The task force, led by Markowitz’s senior advisor, Carlo Scissura, has been charged by the borough president to come up with a comprehensive plan to revamp Fourth Avenue.

Markowitz announced his intention to revamp Fourth Avenue in his State of the Borough Address in 2011. Sources close to the borough president said he doesn’t expect all of the ideas generated by the task force to be in place when he leaves office at the end of 2013.

“He’s thinking that a lot of this is going to be implemented years from now. But it’s important to start planning now,” an aide said.

The task force, composed of civic and business leaders, began holding meetings a few months ago.

The beautification committee, led by Michael Cairl, president of the Park Slope Civic Council, has been asked to submit recommendations on how to make the avenue look better. The committee will also lead the discussion on what name to give the newly refurbished avenue. Any name change would have to win the approval of the City Council.

When it comes to beautification projects, “one of the challenges of this committee is how long Fourth Avenue is,” Cairl said.

The length of the avenue presents challenges because the street configuration is different from neighborhood to neighborhood, according to committee members.

Fourth Avenue, which runs for several miles from downtown Brooklyn to Bay Ridge, is wider in some sections than in others.

For example, the avenue is narrower in Bay Ridge than it is in Sunset Park, where there are medians in the middle of the avenue dividing the northbound lanes from the southbound lanes.
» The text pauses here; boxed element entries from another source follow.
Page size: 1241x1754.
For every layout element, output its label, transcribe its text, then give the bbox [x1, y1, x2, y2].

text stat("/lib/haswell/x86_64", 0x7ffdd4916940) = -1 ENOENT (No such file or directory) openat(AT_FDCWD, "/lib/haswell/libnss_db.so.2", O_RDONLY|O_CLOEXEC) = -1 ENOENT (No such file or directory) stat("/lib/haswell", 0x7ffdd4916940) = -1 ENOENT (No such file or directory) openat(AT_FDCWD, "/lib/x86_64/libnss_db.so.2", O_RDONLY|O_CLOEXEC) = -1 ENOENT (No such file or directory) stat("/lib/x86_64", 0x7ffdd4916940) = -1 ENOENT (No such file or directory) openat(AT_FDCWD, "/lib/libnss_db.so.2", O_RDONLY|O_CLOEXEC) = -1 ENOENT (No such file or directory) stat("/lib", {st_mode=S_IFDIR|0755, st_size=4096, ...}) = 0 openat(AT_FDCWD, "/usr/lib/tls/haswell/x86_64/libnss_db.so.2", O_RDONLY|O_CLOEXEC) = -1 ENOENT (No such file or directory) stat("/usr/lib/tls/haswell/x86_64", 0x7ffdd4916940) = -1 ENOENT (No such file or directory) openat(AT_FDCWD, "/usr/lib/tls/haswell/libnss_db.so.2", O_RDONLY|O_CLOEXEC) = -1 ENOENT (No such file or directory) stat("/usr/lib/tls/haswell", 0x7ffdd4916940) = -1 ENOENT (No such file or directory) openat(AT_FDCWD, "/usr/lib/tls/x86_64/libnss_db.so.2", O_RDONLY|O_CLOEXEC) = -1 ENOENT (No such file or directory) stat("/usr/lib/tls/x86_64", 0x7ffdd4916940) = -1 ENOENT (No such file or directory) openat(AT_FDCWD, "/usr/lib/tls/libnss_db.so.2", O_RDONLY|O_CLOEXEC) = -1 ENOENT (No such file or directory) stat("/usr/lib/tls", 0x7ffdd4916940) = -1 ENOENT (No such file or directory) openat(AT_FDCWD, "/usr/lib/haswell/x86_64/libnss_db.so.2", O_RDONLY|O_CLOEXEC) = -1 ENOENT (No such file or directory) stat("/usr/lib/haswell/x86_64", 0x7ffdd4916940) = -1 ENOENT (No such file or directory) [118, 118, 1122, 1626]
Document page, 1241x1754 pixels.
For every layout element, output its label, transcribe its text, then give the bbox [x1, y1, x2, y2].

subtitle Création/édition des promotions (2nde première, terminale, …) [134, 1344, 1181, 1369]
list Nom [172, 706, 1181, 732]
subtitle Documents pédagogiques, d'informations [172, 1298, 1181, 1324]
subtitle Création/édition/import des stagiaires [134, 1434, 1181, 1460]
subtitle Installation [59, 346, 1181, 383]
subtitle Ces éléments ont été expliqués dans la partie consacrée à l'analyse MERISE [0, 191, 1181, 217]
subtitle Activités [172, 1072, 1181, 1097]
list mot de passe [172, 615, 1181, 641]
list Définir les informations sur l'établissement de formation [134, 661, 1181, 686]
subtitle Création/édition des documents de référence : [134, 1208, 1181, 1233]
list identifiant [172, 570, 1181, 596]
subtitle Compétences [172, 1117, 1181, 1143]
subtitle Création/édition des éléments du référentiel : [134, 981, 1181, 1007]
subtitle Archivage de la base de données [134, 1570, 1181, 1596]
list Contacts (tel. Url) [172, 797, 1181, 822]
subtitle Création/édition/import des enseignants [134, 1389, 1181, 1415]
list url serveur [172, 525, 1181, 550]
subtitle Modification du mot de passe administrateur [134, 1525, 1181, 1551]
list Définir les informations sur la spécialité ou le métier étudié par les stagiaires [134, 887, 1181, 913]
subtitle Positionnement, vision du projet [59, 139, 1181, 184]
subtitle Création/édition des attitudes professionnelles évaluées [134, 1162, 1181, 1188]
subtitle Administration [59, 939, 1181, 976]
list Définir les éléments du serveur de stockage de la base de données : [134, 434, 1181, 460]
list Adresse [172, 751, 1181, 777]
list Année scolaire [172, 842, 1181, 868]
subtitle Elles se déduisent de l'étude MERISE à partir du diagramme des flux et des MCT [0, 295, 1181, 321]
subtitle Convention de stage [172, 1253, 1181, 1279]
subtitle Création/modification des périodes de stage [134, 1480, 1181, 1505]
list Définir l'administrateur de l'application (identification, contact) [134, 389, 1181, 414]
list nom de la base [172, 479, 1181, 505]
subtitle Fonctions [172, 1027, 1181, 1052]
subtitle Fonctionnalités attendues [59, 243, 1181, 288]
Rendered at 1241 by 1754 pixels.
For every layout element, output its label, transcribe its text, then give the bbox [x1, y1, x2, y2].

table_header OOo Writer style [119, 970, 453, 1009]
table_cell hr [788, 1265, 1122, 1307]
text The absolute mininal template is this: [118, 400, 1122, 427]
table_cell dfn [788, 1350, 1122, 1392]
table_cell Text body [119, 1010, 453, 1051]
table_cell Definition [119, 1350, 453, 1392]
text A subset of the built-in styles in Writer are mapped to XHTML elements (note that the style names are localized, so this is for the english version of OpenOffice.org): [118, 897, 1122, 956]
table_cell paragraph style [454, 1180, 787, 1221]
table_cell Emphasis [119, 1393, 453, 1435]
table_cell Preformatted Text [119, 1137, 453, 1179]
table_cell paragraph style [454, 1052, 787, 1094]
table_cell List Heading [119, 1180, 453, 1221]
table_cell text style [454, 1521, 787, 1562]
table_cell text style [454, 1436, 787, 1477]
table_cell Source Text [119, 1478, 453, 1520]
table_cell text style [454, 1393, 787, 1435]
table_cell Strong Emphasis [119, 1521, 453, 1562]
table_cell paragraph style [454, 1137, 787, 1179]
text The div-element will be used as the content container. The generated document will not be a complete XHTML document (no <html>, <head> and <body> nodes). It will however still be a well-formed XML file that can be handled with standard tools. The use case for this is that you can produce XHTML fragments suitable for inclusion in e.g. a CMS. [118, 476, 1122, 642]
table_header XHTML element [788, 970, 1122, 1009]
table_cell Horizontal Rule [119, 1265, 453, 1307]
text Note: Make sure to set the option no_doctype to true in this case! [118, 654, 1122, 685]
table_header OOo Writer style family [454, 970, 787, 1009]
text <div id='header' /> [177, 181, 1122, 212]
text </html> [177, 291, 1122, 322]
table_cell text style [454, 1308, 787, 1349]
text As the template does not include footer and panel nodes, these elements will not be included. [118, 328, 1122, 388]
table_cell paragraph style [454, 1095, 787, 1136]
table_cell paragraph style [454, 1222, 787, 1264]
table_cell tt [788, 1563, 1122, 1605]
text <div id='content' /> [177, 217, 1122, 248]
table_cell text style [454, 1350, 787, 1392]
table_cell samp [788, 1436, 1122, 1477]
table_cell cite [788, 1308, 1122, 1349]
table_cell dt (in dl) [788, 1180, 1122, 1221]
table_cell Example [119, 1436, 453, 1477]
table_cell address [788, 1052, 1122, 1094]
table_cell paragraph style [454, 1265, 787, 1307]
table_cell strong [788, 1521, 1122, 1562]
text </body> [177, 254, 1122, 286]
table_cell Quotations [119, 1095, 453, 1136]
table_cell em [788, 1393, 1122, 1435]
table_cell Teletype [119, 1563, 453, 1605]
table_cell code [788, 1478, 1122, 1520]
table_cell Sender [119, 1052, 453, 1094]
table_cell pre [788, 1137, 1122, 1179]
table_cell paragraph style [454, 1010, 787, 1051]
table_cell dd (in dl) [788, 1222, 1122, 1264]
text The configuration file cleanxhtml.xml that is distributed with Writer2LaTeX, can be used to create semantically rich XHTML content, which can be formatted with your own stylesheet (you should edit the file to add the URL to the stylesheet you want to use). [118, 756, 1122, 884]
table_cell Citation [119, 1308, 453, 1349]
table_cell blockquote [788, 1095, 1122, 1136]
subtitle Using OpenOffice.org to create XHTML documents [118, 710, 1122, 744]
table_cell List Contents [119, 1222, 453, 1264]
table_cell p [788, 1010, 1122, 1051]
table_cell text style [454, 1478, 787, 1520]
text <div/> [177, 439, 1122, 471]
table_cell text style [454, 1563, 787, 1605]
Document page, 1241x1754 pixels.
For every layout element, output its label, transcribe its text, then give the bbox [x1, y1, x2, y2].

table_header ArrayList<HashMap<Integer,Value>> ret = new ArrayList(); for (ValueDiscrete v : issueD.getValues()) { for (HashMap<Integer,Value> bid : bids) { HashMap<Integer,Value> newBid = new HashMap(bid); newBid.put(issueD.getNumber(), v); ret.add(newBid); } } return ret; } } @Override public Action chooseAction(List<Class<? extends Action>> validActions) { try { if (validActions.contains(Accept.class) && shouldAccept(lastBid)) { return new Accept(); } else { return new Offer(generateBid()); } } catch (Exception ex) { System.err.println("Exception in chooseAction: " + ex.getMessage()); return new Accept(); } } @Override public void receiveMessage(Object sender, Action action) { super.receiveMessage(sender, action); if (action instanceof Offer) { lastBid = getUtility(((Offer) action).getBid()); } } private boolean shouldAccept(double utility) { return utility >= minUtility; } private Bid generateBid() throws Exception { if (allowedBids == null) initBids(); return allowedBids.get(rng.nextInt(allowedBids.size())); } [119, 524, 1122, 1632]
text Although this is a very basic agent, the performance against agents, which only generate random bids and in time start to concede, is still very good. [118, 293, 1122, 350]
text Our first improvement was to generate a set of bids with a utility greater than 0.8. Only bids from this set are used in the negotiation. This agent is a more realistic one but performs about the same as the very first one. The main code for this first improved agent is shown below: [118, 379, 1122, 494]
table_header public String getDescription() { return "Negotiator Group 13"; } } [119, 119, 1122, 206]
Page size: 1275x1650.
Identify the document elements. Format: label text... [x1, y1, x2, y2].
“There are no medians south of 65th Street,” Cairl.

Cairl said building a median in the center of the avenue in Bay Ridge might be a possible way to improve it.

“It’s a traffic-calming element, but it can also bring beautification,” he said. “Drivers can’t make U-turns where there is a median. It is also impossible to jay-walk.”

When Board 10 members expressed concern that a median would take up a lot of room, and make the avenue narrower, Cairl said a median didn’t necessarily have to be four feet wide. There are medians on some streets in New York City that are “high but not wide,” he said

The Department of Transportation is currently looking at ways to improve safety on the avenue, according to Cairl, who solicited opinions from Board 10 members at the meeting on which intersections in Bay Ridge need to be studied.
“The big one that comes to mind is 86th Street,” Susan Pulaski said. “There are lots of buses there. Not only is it ugly, but the safety is bad.”

The intersection of Fourth Avenue and 86th Street is the terminus of three bus lines — the B1, S53, and S79 — and is also where the 86th Street R train station is located. The sidewalks often become cluttered with litter, Board 10 members said.

“Sixty-Ninth Street and Fourth is another busy location,” Pulaski said.

Like 86th Street, 69th Street has an R train station. Two bus lines — the B9 and the B64 — travel through the intersection.

“It is an intersection that could use sprucing up,” said Bob Hudock, another Board 10 member.

As for re-naming Fourth Avenue, committee said they are looking into the idea of holding a contest in which residents would submit names.